● **Problem requirements**
Extract, exactly as written, all lines of the material below from the line that includes "hardback book [616,681,711,751]" through its last line.

● **Provided data**
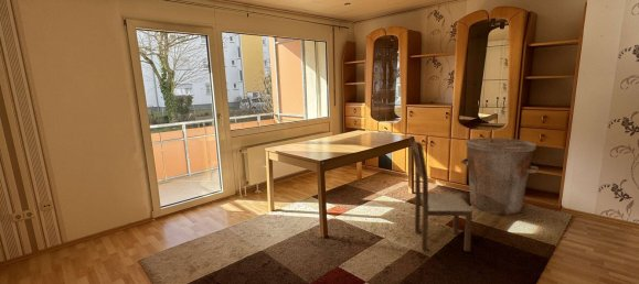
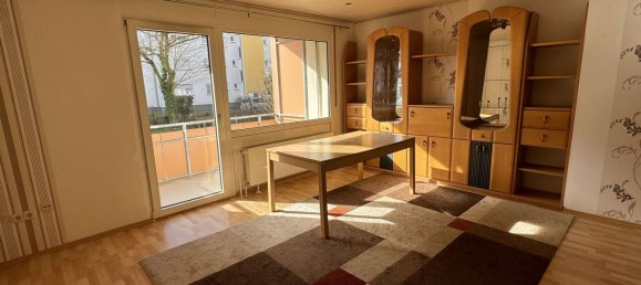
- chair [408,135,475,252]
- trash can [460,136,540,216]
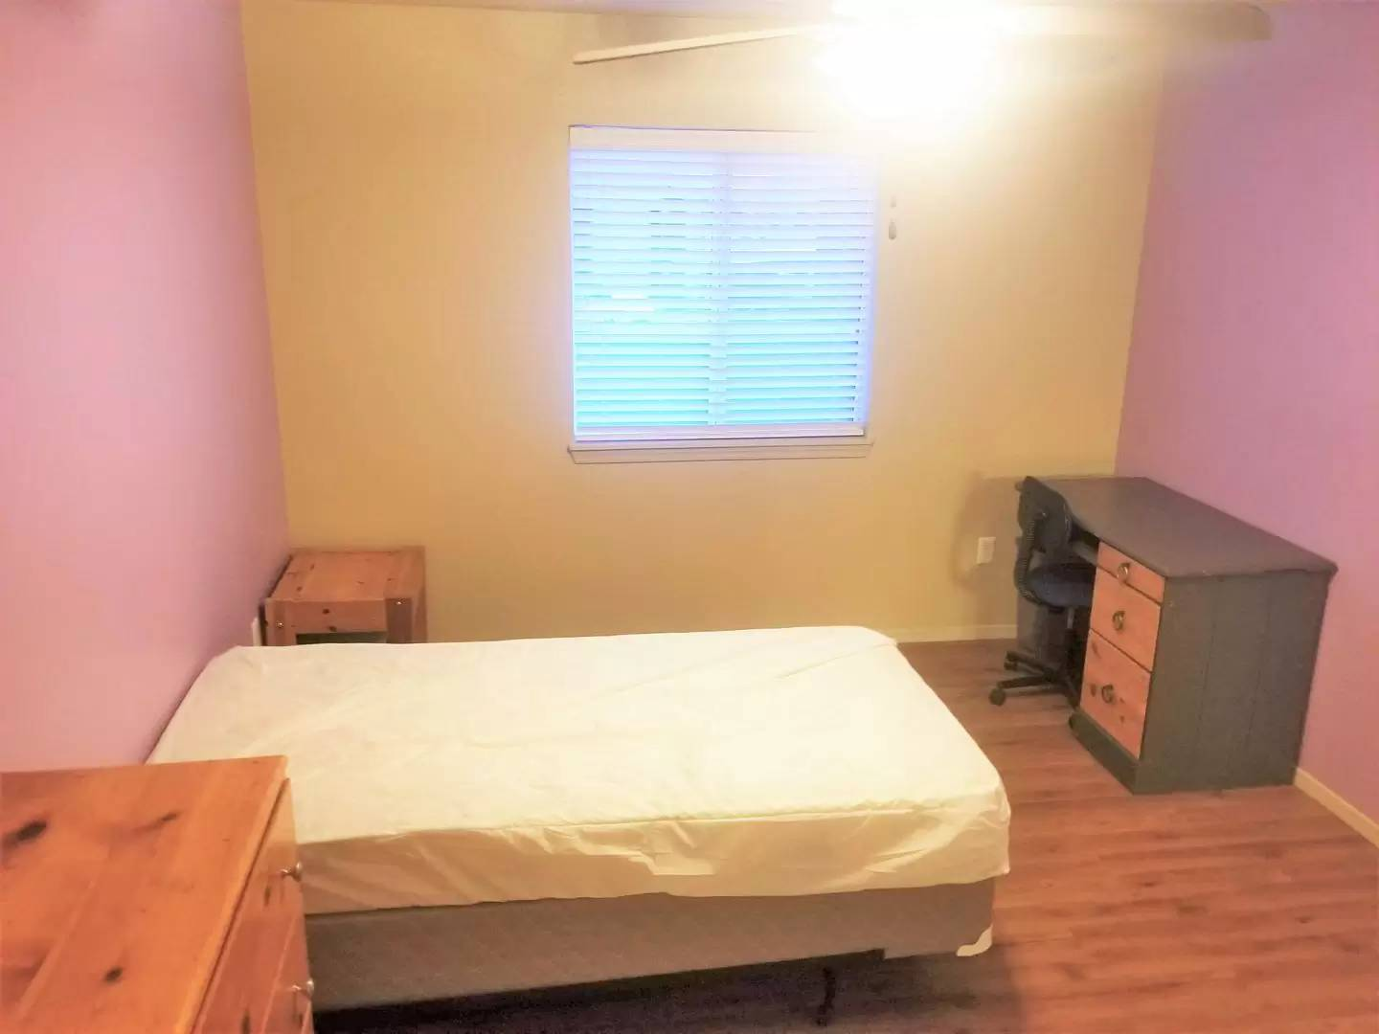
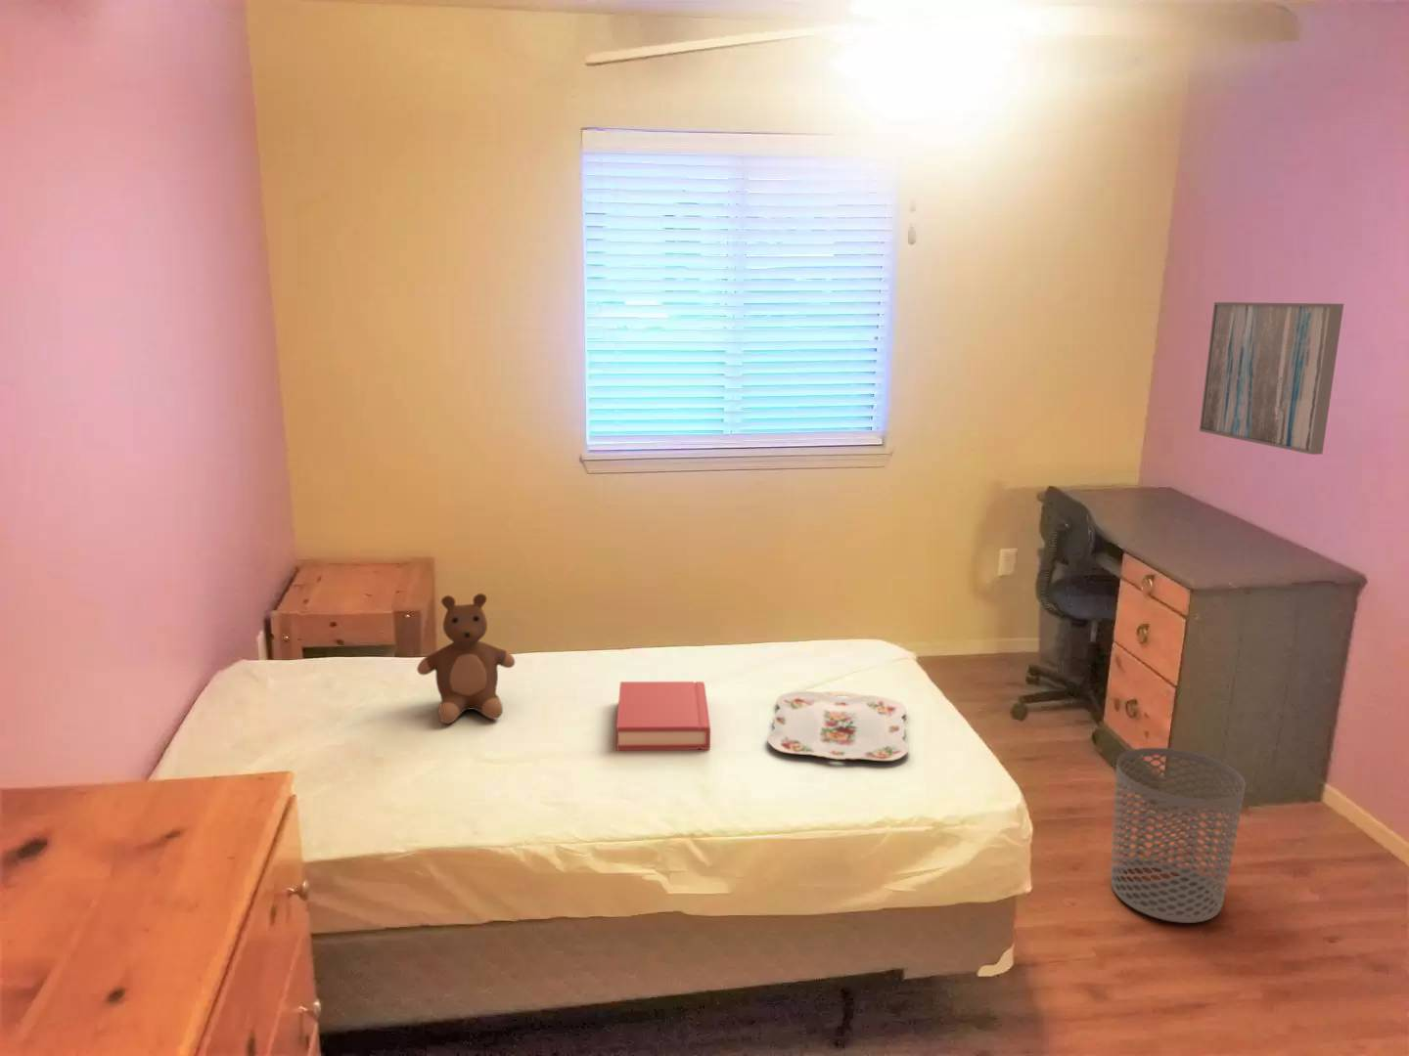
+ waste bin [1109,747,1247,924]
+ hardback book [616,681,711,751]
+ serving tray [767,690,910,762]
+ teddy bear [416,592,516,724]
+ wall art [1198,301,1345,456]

● **Answer**
+ hardback book [616,681,711,751]
+ serving tray [767,690,910,762]
+ teddy bear [416,592,516,724]
+ wall art [1198,301,1345,456]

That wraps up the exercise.